Papers: 9 May 2020 - 15 May 2020

Pharmacology/Drug Development

2020 May 07

Curr Top Med Chem

Nociceptin/orphanin FQ peptide receptor-related ligands as novel analgesics.


Kiguchi N, Ding H, Kishioka S, Ko M-C
Curr Top Med Chem. 2020 May 07.
PMID: 32384033.


Despite similar distribution patterns and intracellular events observed in the nociceptin/orphanin FQ peptide (NOP) receptor and other opioid receptors, NOP receptor activation displays unique pharmacological profiles. Several researchers have identified a variety of peptide and non-peptide ligands to determine the functional roles of NOP receptor activation and observed that NOP receptorrelated ligands exhibit pain modality-dependent pain processing.

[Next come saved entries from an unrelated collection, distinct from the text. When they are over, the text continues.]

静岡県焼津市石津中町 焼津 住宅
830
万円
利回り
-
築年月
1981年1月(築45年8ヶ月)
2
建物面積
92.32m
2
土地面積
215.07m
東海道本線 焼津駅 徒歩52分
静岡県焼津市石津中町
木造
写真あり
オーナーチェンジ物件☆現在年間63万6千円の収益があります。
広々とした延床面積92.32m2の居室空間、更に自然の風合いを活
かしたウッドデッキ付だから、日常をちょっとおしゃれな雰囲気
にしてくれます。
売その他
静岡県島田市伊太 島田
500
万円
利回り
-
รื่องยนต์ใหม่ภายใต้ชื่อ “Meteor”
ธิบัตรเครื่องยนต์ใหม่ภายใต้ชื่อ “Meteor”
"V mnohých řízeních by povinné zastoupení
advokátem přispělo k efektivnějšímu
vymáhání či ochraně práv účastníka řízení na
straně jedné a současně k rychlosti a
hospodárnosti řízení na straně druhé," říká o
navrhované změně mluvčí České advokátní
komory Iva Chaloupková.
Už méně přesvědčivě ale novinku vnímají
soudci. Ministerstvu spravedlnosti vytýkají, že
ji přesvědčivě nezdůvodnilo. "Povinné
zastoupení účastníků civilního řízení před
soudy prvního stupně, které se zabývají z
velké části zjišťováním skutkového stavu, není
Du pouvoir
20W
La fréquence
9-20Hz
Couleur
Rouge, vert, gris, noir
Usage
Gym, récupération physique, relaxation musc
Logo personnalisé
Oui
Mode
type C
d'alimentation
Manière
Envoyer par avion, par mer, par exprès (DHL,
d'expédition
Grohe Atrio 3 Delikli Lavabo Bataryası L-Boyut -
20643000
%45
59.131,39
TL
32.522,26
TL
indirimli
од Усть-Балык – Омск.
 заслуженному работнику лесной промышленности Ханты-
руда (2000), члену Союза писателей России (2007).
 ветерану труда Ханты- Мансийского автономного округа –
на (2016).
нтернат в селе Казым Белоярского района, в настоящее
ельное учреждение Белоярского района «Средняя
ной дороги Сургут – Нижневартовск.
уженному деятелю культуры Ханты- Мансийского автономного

Importantly, NOP receptor activation results in anti-nociception and anti-hypersensitivity at the spinal and supraspinal levels regardless of the experimental settings in non-human primates (NHPs). Given that the NOP receptor agonists synergistically enhance mu-opioid peptide (MOP) receptor agonist-induced anti-nociception, it has been hypothesized that dual NOP and MOP receptor agonists may display promising functional properties as analgesics. Accumulating evidence indicates that the mixed NOP/opioid receptor agonists demonstrate favorable functional profiles. In NHP studies, bifunctional NOP/MOP partial agonists (e.g., AT-121, BU08028, and BU10038) exerted potent anti-nociception via NOP and MOP receptor activation; however, dose-limiting adverse effects associated with the MOP receptor activation, including respiratory depression, itch sensation, physical dependence, and abuse liability, were not observed. Moreover, a mixed NOP/opioid receptor agonist, cebranopadol, presented promising outcomes in clinical trials as a novel analgesic. Collectively, the dual agonistic actions on NOP and MOP receptors, with appropriate binding affinities and efficacies, may be a viable strategy to develop innovative and safe analgesics.